Department of Mathematical Sciences, University of Texas at Dallas, Richardson, Texas, 75080, USA.
Chesapeake Biological Laboratory, University of Maryland Center for Environmental Science, Solomons, Maryland, 20688, USA.
Sci Rep. 2017 Jul 19;7(1):5807. doi: 10.1038/s41598-017-05885-x.
We propose a new method of nonparametric bootstrap to quantify estimation uncertainties in functions of network degree distribution in large ultra sparse networks. Both network degree distribution and network order are assumed to be unknown. The key idea is based on adaptation of the "blocking" argument, developed for bootstrapping of time series and re-tiling of spatial data, to random networks. We first sample a set of multiple ego networks of varying orders that form a patch, or a network block analogue, and then resample the data within patches. To select an optimal patch size, we develop a new computationally efficient and data-driven cross-validation algorithm. The proposed fast patchwork bootstrap (FPB) methodology further extends the ideas for a case of network mean degree, to inference on a degree distribution. In addition, the FPB is substantially less computationally expensive, requires less information on a graph, and is free from nuisance parameters. In our simulation study, we show that the new bootstrap method outperforms competing approaches by providing sharper and better-calibrated confidence intervals for functions of a network degree distribution than other available approaches, including the cases of networks in an ultra sparse regime. We illustrate the FPB in application to collaboration networks in statistics and computer science and to Wikipedia networks.

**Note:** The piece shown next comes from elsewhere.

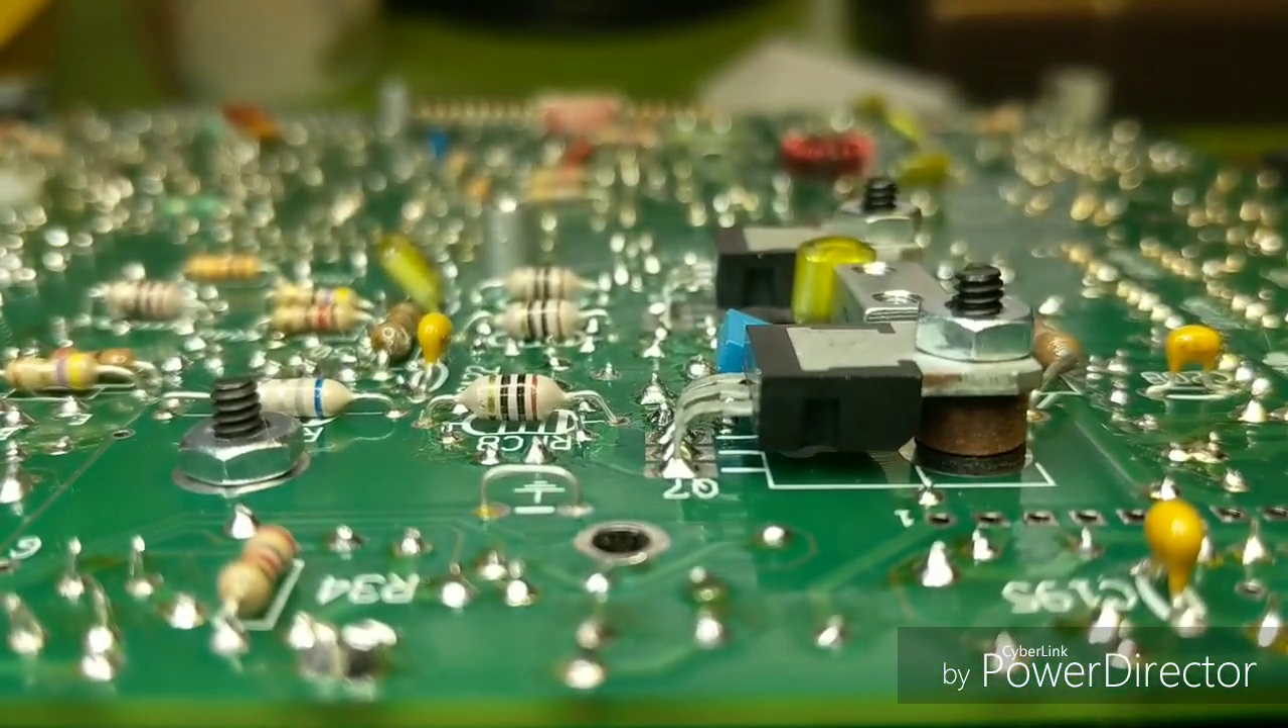Well, the yellow one, as you can see where it is off camera, you can't bend it over because it's between the PA transistor and the standoff for the heat sink. Well, I think it's pretty obvious it's sticking up too darn high.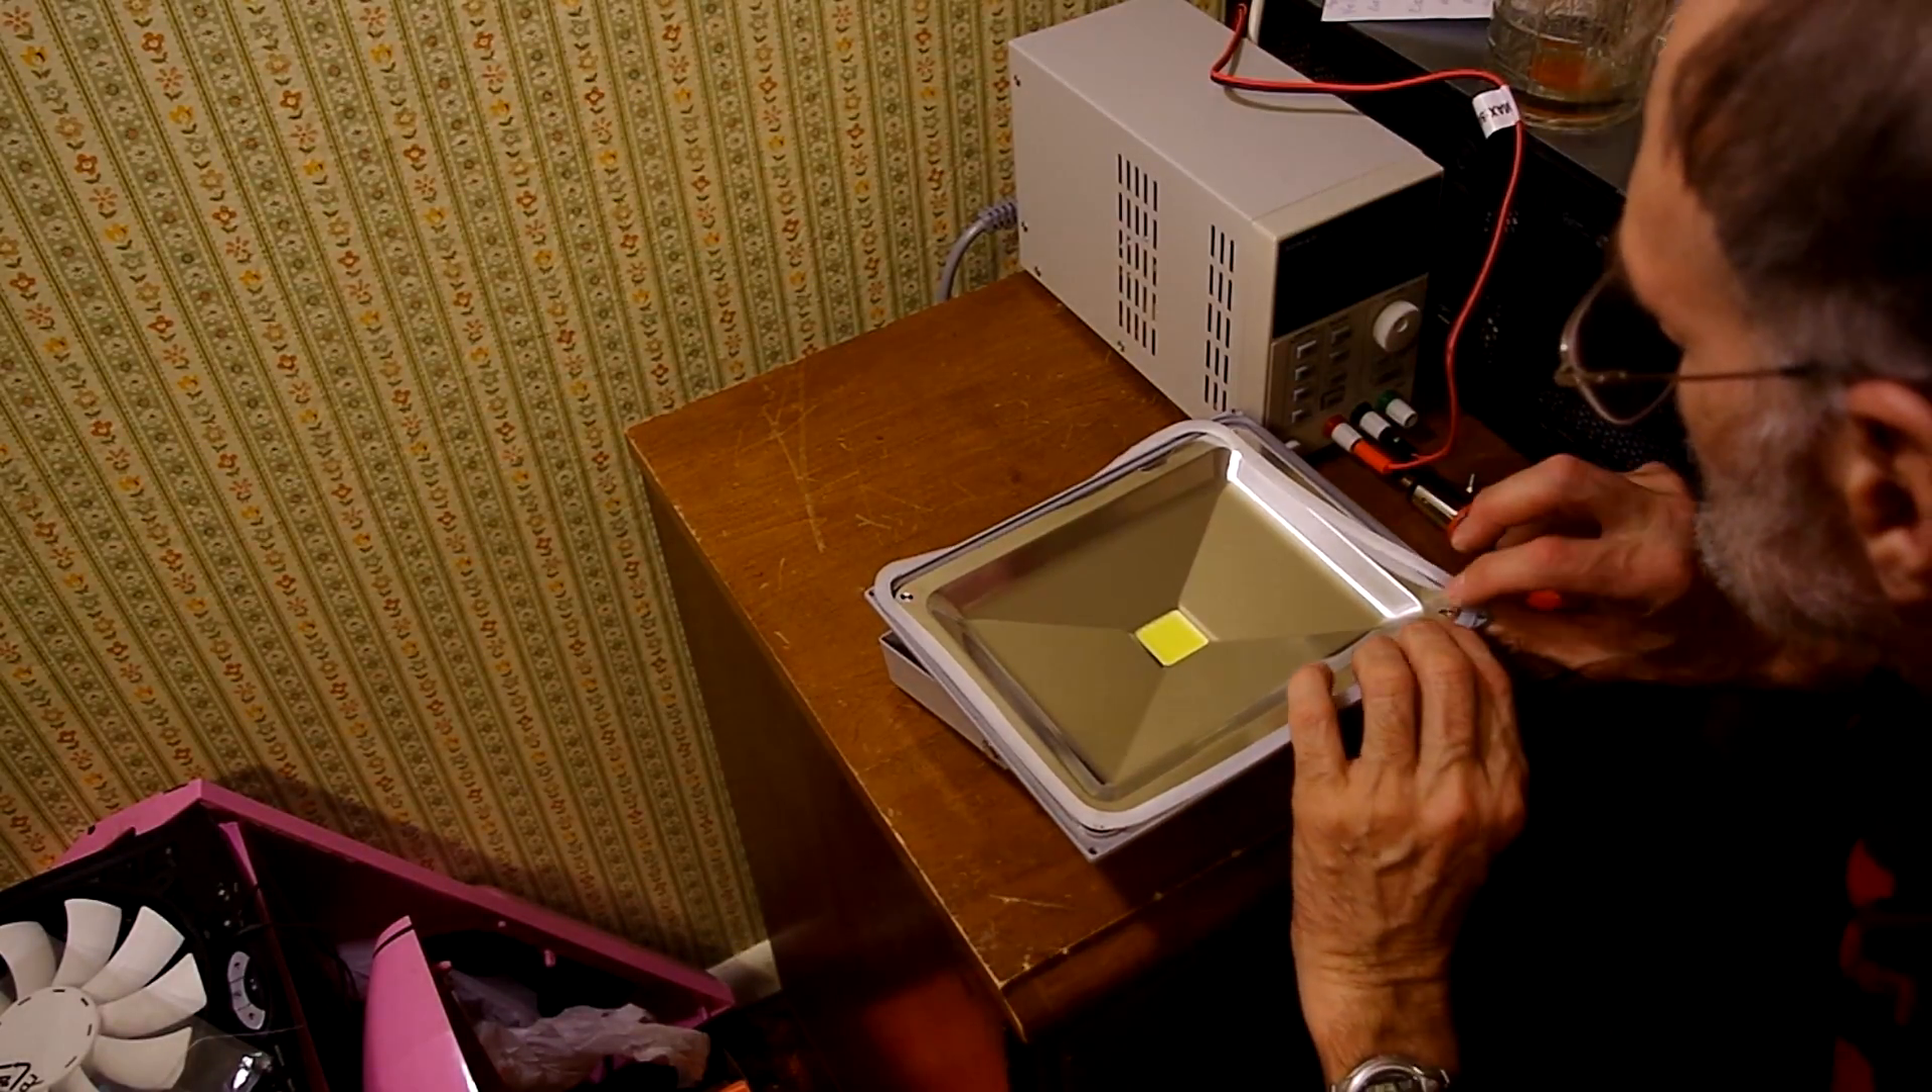Yeah, I got the reflector on.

我们提出了一种新的非参数自举方法,用于量化大型超稀疏网络中网络度分布函数的估计不确定性。假设网络度分布和网络阶数均未知。该方法的关键思想基于对“阻塞”论点的适应性,该论点是为时间序列的自举和空间数据的重新平铺而开发的,适用于随机网络。我们首先对一组具有不同阶数的多个自我网络进行抽样,这些自我网络形成一个斑块,或类似网络块,然后在斑块内重新采样数据。为了选择最佳的斑块大小,我们开发了一种新的计算高效和数据驱动的交叉验证算法。所提出的快速斑块自举(FPB)方法进一步扩展了网络平均度的思想,以对度分布进行推断。此外,FPB 的计算成本显著降低,对图的信息要求更少,并且没有干扰参数。在我们的模拟研究中,我们表明,新的自举方法通过提供比其他可用方法更尖锐和更好校准的网络度分布函数的置信区间来超越竞争方法,包括在超稀疏网络的情况下。我们将 FPB 应用于统计学和计算机科学中的合作网络以及 Wikipedia 网络中进行说明。